I am not comfortable with large weather swings. Sounds like you are experiencing them. Hope things calm down for you. Good to hear you and yours got thru it with little damage or loss. :)
 
   / Building our new dam
  • Thread Starter
#82  
Yes, I reckon I've waited six months through a hot dry summer for this dam (and the top dam as well) to fill - watering the grass on the bank to establish it also helped empty the top dam, but it was definitely worth it. I walked around the bank again after work checking - yet again - for anything untoward, and can't believe how well the grass, especially the kikuyu and cooch are doing now the daytime temperature is cooler. I hope there's still 6-8 weeks of growing season left before winter, it won't completely cover the bank but maybe 60-70%, which will be a good start point when spring arrives.
Almost forgot to mention - yesterday I was able to drive our loader out of where it sank into that soft soil. Strangely, there was still water in the holes around both bogged wheels - couldn't have dried out much.
But I still think we were quite fortunate compared to what others went through - only a few miles from here a family's house was washed off its foundations and floated away. The Emergency Services boat crew evacuated the family from the roof only 15 minutes beforehand - absolute heroes.
We were really lucky to only have been flooded in for four days, no power for three days - running our generator about three hours three times a day. I could even link up our neighbour's house water-pump, refrigerator and freezer as well. We has things set up rather well. The other neighbours have their own generator, and anyone else is too far away to run cables.
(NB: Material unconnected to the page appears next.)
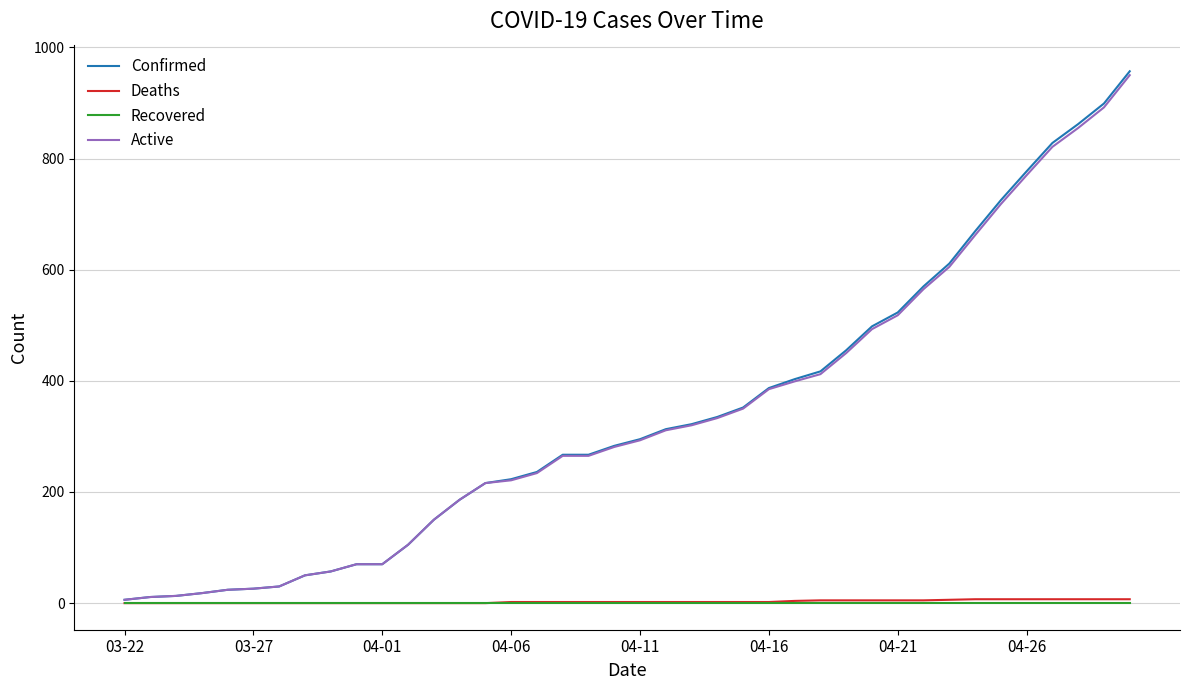

What is the greatest value displayed?

957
All we could do was contend with it and wait it out.
 
   / Building our new dam
  • Thread Starter
#83  
I thought it's about time to show how things have progressed, although watching grass grow is a rather uneventful hobby. :laughing:

Her's how it looked just over one year ago, with grass seed just sprouting:
3 Weeks Later (1).jpg

Last weekend I trimmed the mostly kikuyu and cooch grass with a slasher (brush-hog) to encourage it to both thicken and look neater and tidier. Here are some pics -
Before: DSC02501.jpg & After: DSC02512.jpg DSC02508.jpg DSC02511.jpg

It still needs to cover some places and to thicken up in several areas - more time, water and fertiliser required. It gets fertiliser every 3-4 weeks and I water it every 3-4 days in winter and every second day in the summer. That said, we've had long-awaited rain for a week - about 160mm (6.5") of nice soaking rain, with a bit more forecast after a couple sunny days. Everywhere is now suddenly green!

BTW, I've used about 75% of the water in this dam, but none from the other one. Only a little ran into it during the rain, but there's not been any heavy rain yet.
 
   / Building our new dam #84  
Fun pics. Love seeing a dam become part of the landscape and not just a mound of dirt. Why did you leave those trees there?